L’hospitalité de Monica ? Sans limites. A peine avions-nous surgi à l’improviste qu’elle se précipitait au beau milieu de sa basse-cour et choisissait la plus belle poule, aussitôt zigouillée, plumée, découpée et jetée dans un dorant bouillon d’où émergerait bientôt une pellicule de graisse jaune et onctueuse, agrémentée par les nouillettes qu’elle confectionnait elle-même. Pour les invités, les meilleurs morceaux, toujours. Et, le soir, la chambre de Monica. Jamais elle n’aurait accepté que nous dormions dans la chambrette où elle se repliait en riant.

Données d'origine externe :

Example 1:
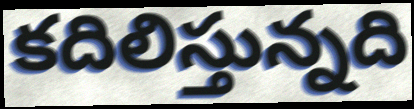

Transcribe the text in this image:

కదిలిస్తున్నది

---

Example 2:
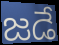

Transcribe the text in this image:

జడే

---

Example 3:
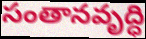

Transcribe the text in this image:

సంతానవృద్ధి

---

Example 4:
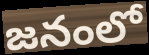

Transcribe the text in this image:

జనంలో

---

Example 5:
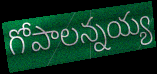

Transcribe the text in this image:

గోపాలన్నయ్యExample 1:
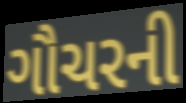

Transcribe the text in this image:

ગૌચરની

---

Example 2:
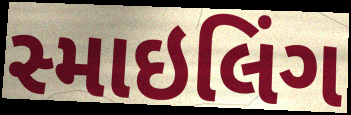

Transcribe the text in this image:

સ્માઇલિંગ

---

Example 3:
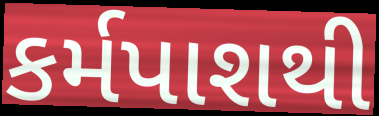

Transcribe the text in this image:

કર્મપાશથી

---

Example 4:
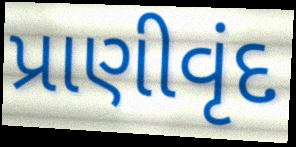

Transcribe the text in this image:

પ્રાણીવૃંદ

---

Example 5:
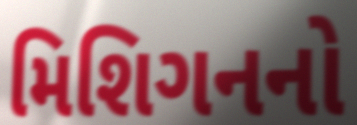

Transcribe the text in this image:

મિશિગનનો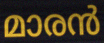
മാരൻ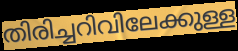
തിരിച്ചറിവിലേക്കുള്ള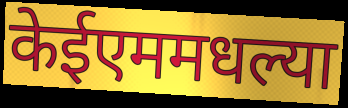
केईएममधल्याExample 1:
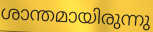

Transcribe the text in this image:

ശാന്തമായിരുന്നു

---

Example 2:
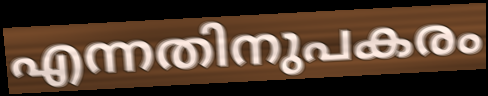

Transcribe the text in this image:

എന്നതിനുപകരം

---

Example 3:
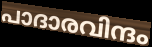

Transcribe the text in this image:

പാദാരവിന്ദം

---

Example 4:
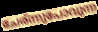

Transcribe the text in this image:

ചേര്ന്നുപോവുന്ന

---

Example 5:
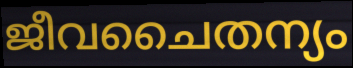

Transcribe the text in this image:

ജീവചൈതന്യം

L’humour de Monica ? Tendre et féroce. Même en français, qu’elle maîtrisait parfaitement. Et plus encore en roumain, avec cette pointe de gouaille paysanne. Rire du matin, de midi, du soir. Saillies imprévues, irrésistibles. De la moindre anecdote elle faisait une histoire hilarante, du moindre objet un univers incontrôlable. Nous l’aimions telle qu’elle était. Si joyeuse en apparence et pourtant si triste de la soudaine et brutale disparition des siens.

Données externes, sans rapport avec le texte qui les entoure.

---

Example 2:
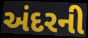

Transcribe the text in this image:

અંદરની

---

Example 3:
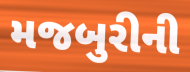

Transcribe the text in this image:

મજબુરીની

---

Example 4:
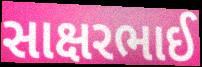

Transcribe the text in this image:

સાક્ષરભાઈ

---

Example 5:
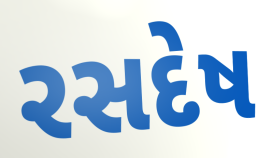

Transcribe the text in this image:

રસદેષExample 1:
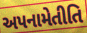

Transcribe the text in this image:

અપનામેતીતિ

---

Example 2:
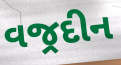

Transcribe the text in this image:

વજ્રદીન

La fidélité de Monica ? Sans limites. Fidélité aux amis, bien sûr. Fidélité aux villageois, évidemment. Fidélité partagée avec tous ces élèves devenus grands et qu’elle avait enseignés à la musique et au chant, par vagues annuelles, à l’école de Teius ou à celle de Stremt. Mais fidélité éternelle, surtout, Bunica sa maman et à Nelu son mari, reposant pour toujours sur la colline d’en face, un peu avant l’église où elle avait accompagné tant de baptêmes, tans de mariages, tant de décès. Chaque jour, en fin d’après-midi, Monica gravissait en chantonnant le chemin menant à eux. Elle s’asseyait sur le rebord du caveau et leur racontait des histoires, mille histoires auxquelles ils ne répondaient que pour elle qui s’illuminait alors, joyeuse, tendre, ironique et fidèle.
Fidèles. Nous saurons à notre tour lui rester fidèles. Avec tristesse, gravité, émotion et bonheur. Une joyeuse flamme s’est éteinte en Roumanie mais une étoile scintillante est montée à notre firmament. Nous t’aimions, Monica. Nous t’aimons. Et nous t’aimerons.